- [DIRECTIONS FOR THIS TASK]: Reproduce every one of the entries below word for word, leaving out the pictures.

[Dataset entries]
-----

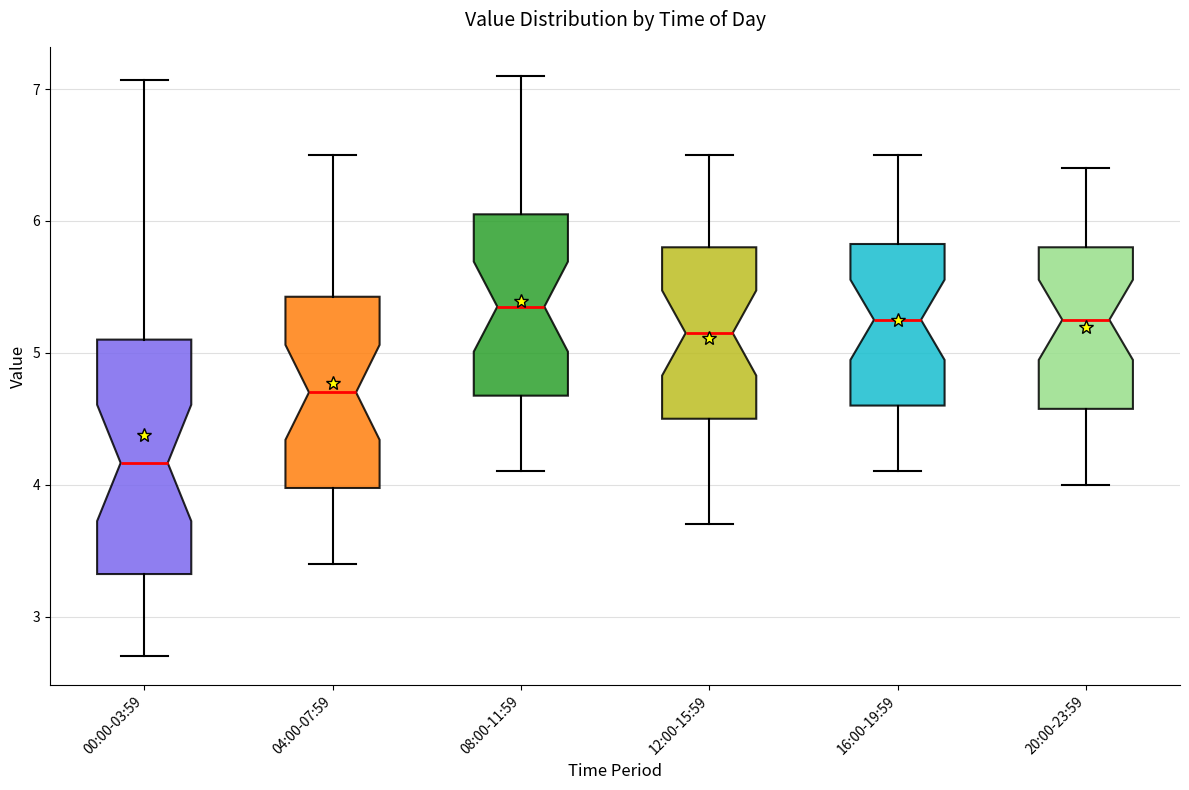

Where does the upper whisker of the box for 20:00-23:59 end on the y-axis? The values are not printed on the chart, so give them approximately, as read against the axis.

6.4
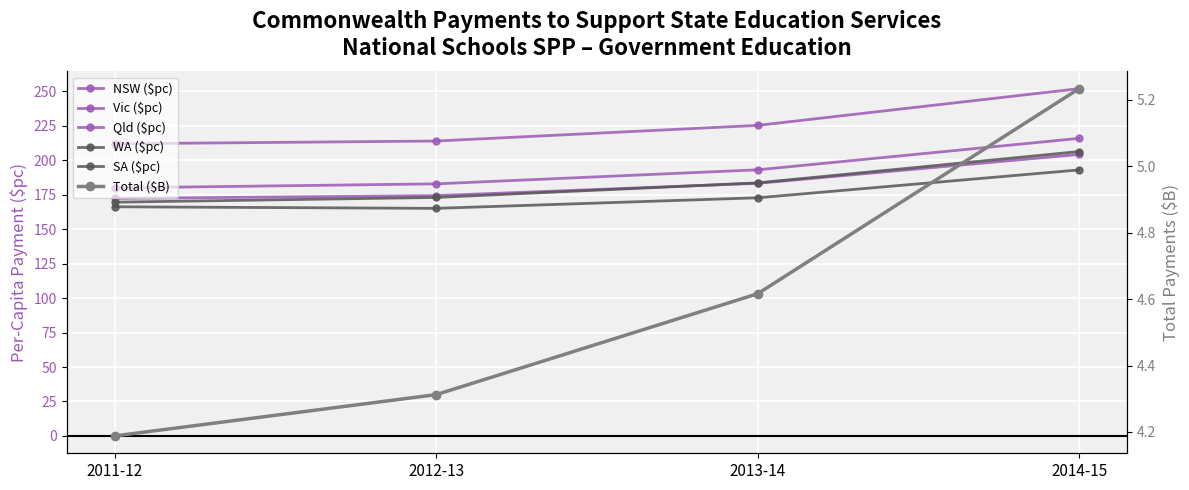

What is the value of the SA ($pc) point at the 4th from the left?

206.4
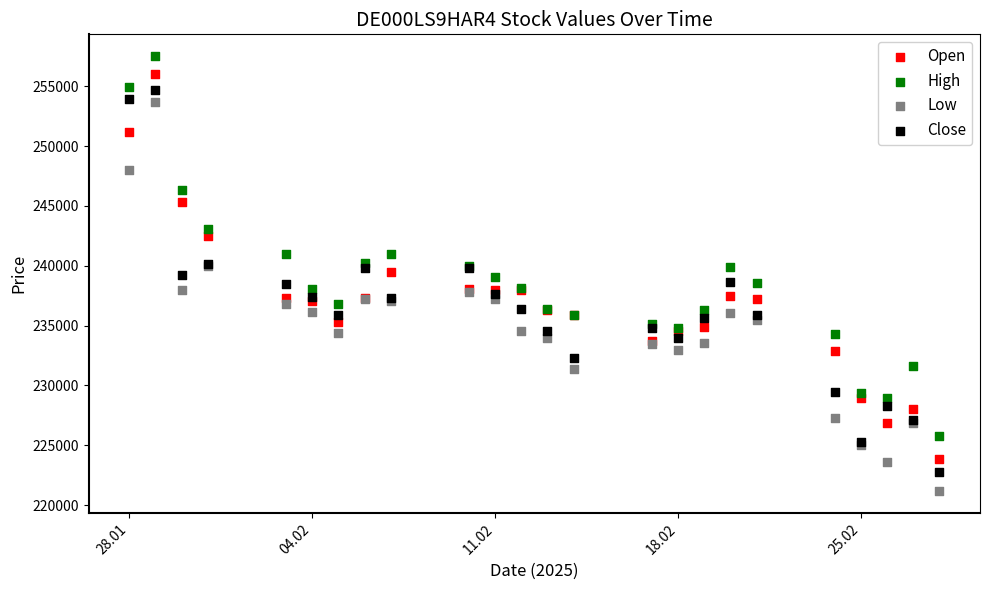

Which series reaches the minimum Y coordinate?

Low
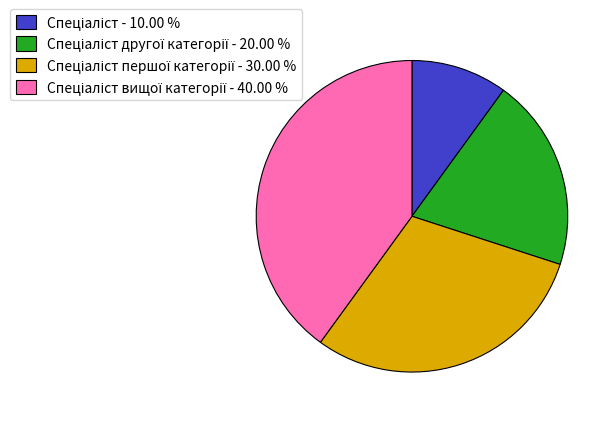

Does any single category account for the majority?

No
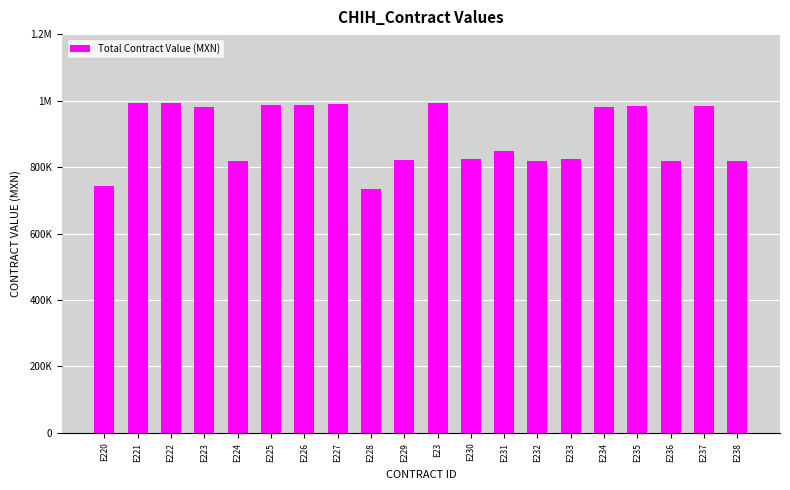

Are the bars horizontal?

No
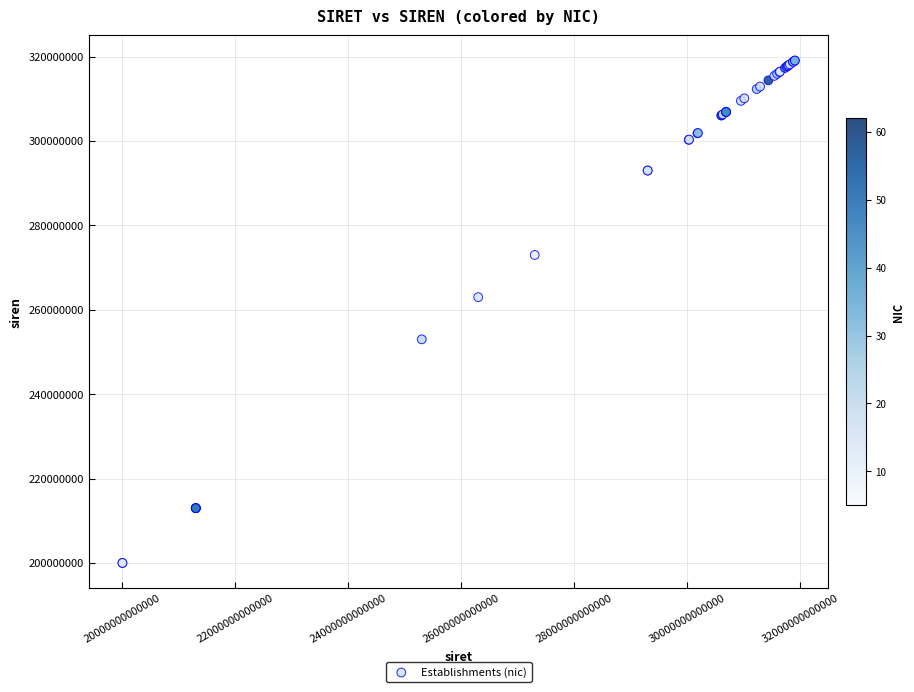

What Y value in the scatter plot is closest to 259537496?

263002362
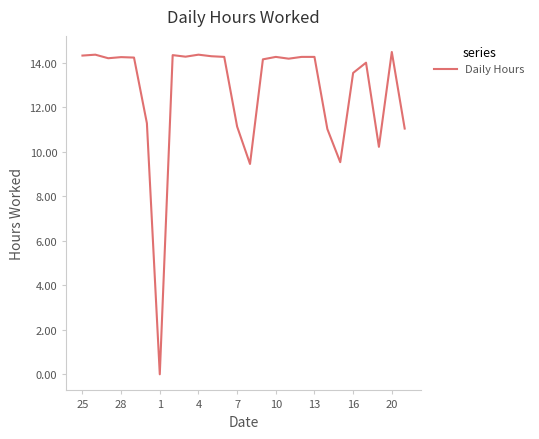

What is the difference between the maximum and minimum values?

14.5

-----

- [FINAL ANSWER]:
Where does the upper whisker of the box for 20:00-23:59 end on the y-axis? The values are not printed on the chart, so give them approximately, as read against the axis.

6.4

What is the value of the SA ($pc) point at the 4th from the left?

206.4

Which series reaches the minimum Y coordinate?

Low

Does any single category account for the majority?

No

Are the bars horizontal?

No

What Y value in the scatter plot is closest to 259537496?

263002362

What is the difference between the maximum and minimum values?

14.5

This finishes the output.